Subsystem Alignment

November 6, 2018|Scott Garrabrant|yabo app

你想弄清楚一些东西，但你不知道该怎么做。

您必须以某种方式将任务分解为子计算。没有“思维”的原子行为;智能必须由非智能部件建立。

由部分制成的代理是所做的一部分反应性hard, since the agent may have to reason about impossible configurations of those parts.

What we’re primarily going to discuss in this section, though, is another problem: when the agent is made of parts, there could beadversariesnot just in the external environment, but inside the agent as well.

这种问题是Subsystem Alignment: ensuring that subsystems are not working at cross purposes; avoiding subprocesses optimizing for unintended goals.

benign induction

benign optimization

透明度

mesa-optimizers

阅读更多 ”

Robust Delegation

2018年11月4日|Abram Demski.|yabo app

Self-improvement

Becausethe world is big，代理人可能不充分，以实现其目标，包括思考的能力。

因为代理是made of parts, it can improve itself and become more capable.

Improvements can take many forms: The agent can make tools, the agent can make successor agents, or the agent can just learn and grow over time. However, the successors or tools need to be more capable for this to be worthwhile.

This gives rise to a special type of principal/agent problem:

You have an initial agent, and a successor agent. The initial agent gets to decide exactly what the successor agent looks like. The successor agent, however, is much more intelligent and powerful than the initial agent. We want to know how to have the successor agent robustly optimize the initial agent’s goals.

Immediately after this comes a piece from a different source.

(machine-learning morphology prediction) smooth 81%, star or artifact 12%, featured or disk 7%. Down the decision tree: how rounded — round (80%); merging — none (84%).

这里有三个例子的forms this principal/agent problem can take:

Three principal-agent problems in robust delegation

在里面AI alignment problem, a human is trying to build an AI system which can be trusted to help with the human’s goals.

在里面tiling agents problem, an agent is trying to make sure it can trust its future selves to help with its own goals.

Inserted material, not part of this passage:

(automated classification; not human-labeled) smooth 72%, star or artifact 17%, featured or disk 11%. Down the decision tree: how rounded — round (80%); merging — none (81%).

Or we can consider a harder version of the tiling problem—稳定的自我改善—where an AI system has to build a successor which is more intelligent than itself, while still being trustworthy and helpful.

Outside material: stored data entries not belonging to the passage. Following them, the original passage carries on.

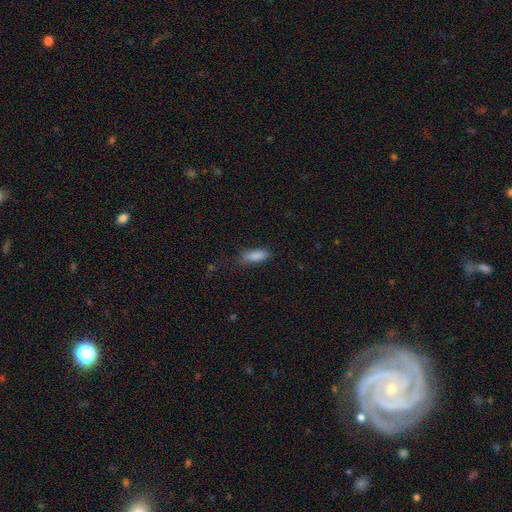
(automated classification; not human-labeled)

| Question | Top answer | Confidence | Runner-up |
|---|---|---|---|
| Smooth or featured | smooth | 86% | star or artifact (8%) |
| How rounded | in between | 66% | cigar-shaped (31%) |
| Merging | none | 71% | minor disturbance (21%) |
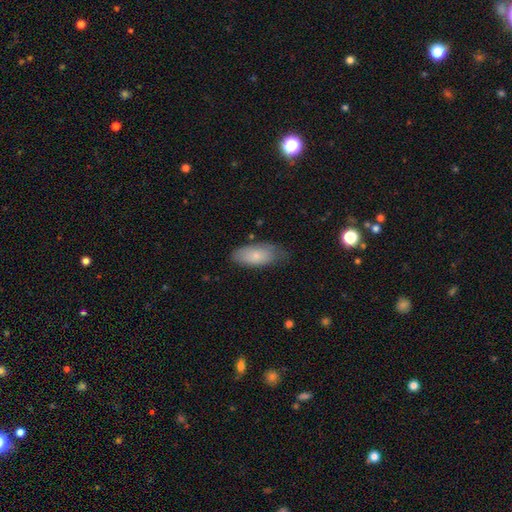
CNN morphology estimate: smooth-or-featured: smooth: 77% | featured or disk: 16% | star or artifact: 6%
  how-rounded: in between: 88% | cigar-shaped: 10% | round: 2%
  merging: none: 62% | minor disturbance: 30% | major disturbance: 7% | merger: 2%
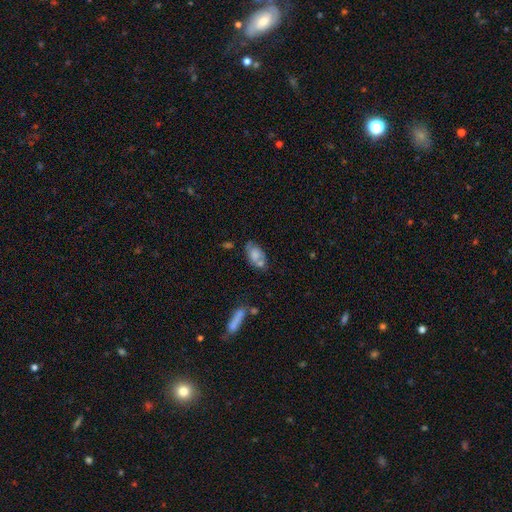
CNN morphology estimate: This is likely a smooth galaxy (65%). How rounded: clearly in between (89%). Merging: possibly none (47%).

For a human analogy which involves no AI, you can think about the problem of succession in royalty, or more generally the problem of setting up organizations to achieve desired goals without losing sight of their purpose over time.

困难似乎是双重的：

首先，人或AI代理人可能无法完全理解自己和自己的目标。如果一个代理商不能以确切的细节写出它想要的东西，这使得它很难保证其继任者会强大地帮助目标。

其次，委派工作背后的想法是你不必自己做所有的工作。您希望继承者能够以某种程度的自主行动，包括学习您不知道的新事物，并挥舞新的技能和能力。

在里面limit, a really good formal account of robust delegation should be able to handle arbitrarily capable successors without throwing up any errors—like a human or AI building an unbelievably smart AI, or like an agent that just keeps learning and growing for so many years that it ends up much smarter than its past self.

The problem is not (just) that the successor agent might be malicious. The problem is that we don’t even know what it means not to be.

This problem seems hard from both points of view.

继承人

初始代理需要弄清楚比它更强大的可靠和值得信赖，这似乎很难。但继任者代理必须弄清楚在初始代理人甚至无法理解的情况下要做什么，并试图尊重继任者可以看到的东西的目标不一致, which also seems very hard.

At first, this may look like a less fundamental problem than “做决定“ 要么 ”have models”. But the view on which there are multiple forms of the “build a successor” problem is itself a二元view.

对嵌入式代理人来说，未来的自我不特权;它只是环境的另一部分。建立一个分享您的目标的后继人员之间没有深入差异，并确保您自己的目标随着时间的推移而保持相同。

所以，虽然我谈论“初始”和“继任者”代理商，但请记住，这不仅仅是关于人类目前瞄准继任者的狭隘问题。这是关于成为持续和学会随着时间的基本问题的根本问题。

我们称之为这个问题Robust Delegation。Examples include:

Vingean reflection

thetiling problem

avertingGoodhart’s law

value loading

corrigibility

informed oversight

阅读更多 ”

Embedded World-Models

November 2, 2018|Scott Garrabrant|yabo app

An agent which is larger than its environment can:

Hold an exact model of the environment in its head.
想一想结果of every potential course of action.
If it doesn’t know the environment perfectly, holdeverypossiblewaythe environment could be in its head, as is the case with Bayesian uncertainty.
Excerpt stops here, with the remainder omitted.